I stare at him, this twenty-three-year-old kid who’s spent his entire life making himself smaller so other people didn’t have to carry him. Who learned to be useful, because if he was useful, he wasn’t going to be a problem someone had to solve.

“Tanner,” I say, and my voice comes out rougher than I mean it to. “You know you’re not, right?”

He blinks. “Not what?”

“You’re not a problem someone needs to solve. And while I appreciate what you’re doing right now, you don’t need to take care of me to prove this team needs you. To prove you deserve to be here. You do.”

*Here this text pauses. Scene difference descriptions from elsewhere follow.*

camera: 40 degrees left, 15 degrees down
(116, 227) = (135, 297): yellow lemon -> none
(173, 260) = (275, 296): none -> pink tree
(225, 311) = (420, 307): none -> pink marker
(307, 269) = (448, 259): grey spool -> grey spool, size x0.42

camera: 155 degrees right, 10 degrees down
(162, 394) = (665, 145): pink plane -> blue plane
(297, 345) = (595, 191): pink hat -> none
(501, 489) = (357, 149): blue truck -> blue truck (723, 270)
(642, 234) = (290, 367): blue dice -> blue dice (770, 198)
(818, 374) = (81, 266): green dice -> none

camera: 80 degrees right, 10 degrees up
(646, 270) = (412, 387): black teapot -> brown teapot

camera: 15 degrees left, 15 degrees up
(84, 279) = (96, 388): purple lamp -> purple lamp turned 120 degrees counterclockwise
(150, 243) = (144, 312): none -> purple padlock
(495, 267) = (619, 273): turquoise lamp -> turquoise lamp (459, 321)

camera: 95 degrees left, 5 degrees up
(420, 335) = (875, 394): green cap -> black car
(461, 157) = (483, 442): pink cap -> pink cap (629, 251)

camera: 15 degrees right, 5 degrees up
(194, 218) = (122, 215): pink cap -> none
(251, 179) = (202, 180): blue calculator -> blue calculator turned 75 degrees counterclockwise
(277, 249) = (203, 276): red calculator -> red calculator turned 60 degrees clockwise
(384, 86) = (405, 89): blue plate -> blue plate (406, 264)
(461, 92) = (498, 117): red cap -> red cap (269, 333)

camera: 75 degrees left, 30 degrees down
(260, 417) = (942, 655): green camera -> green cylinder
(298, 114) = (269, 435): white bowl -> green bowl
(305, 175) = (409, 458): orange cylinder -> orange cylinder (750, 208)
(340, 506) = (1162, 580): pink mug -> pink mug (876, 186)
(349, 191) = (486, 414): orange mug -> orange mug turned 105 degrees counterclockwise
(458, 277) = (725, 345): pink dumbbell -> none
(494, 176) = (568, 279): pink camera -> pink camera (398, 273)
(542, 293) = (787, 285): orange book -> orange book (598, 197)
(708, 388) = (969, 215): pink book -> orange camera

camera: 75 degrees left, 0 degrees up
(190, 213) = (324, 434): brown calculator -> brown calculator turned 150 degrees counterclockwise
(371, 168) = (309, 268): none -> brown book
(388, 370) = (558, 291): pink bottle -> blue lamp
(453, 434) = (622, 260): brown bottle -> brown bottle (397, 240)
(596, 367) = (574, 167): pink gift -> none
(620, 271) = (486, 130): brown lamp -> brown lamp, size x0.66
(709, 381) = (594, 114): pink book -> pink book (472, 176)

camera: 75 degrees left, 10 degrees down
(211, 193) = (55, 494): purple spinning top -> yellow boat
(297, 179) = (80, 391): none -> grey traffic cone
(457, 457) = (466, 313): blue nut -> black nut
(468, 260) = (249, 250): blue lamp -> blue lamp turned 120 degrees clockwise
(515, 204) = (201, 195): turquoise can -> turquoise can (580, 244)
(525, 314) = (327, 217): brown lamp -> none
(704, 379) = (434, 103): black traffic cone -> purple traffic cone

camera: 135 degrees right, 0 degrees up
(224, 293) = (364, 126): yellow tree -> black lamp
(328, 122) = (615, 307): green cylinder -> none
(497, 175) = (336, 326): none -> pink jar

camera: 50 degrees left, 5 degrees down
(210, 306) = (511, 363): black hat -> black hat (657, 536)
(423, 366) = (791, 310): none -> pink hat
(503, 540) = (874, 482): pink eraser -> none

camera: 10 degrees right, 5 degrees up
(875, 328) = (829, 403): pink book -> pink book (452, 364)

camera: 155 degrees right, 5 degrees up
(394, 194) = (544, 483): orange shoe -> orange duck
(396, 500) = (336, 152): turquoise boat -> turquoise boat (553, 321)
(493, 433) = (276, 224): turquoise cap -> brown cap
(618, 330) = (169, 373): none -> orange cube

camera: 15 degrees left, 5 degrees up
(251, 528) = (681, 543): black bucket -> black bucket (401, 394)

His mouth opens, then closes. He looks away, and when he turns back to me, there’s something raw in his expression that makes my heart squeeze in my chest. But it’s only there for a moment before he regains his composure, and his mouth quirks up in a small smile. “You’re high on pain pills.”

“I’m serious, Tanner. You belong here. You belong on this team.”

He clears his throat, and our gazes lock in the low light. For a moment, we stare at each other like this is the first time we’re actually seeing the person in front of us. “Thank you,” he says softly.

He clears his throat, looking down at his hands, and the moment is broken. “You should get some sleep,” he says, his voice less guarded than I’m used to hearing it.

“So should you.”

The pain medication must be hitting my bloodstream because things are starting to get fuzzy around the edges again, so I nod and let my eyes drift shut.

“Thank you, Louis.” His voice is barely a whisper. “I needed to hear that.”

“Just speakin’ the truth,” I mumble before allowing myself to let go.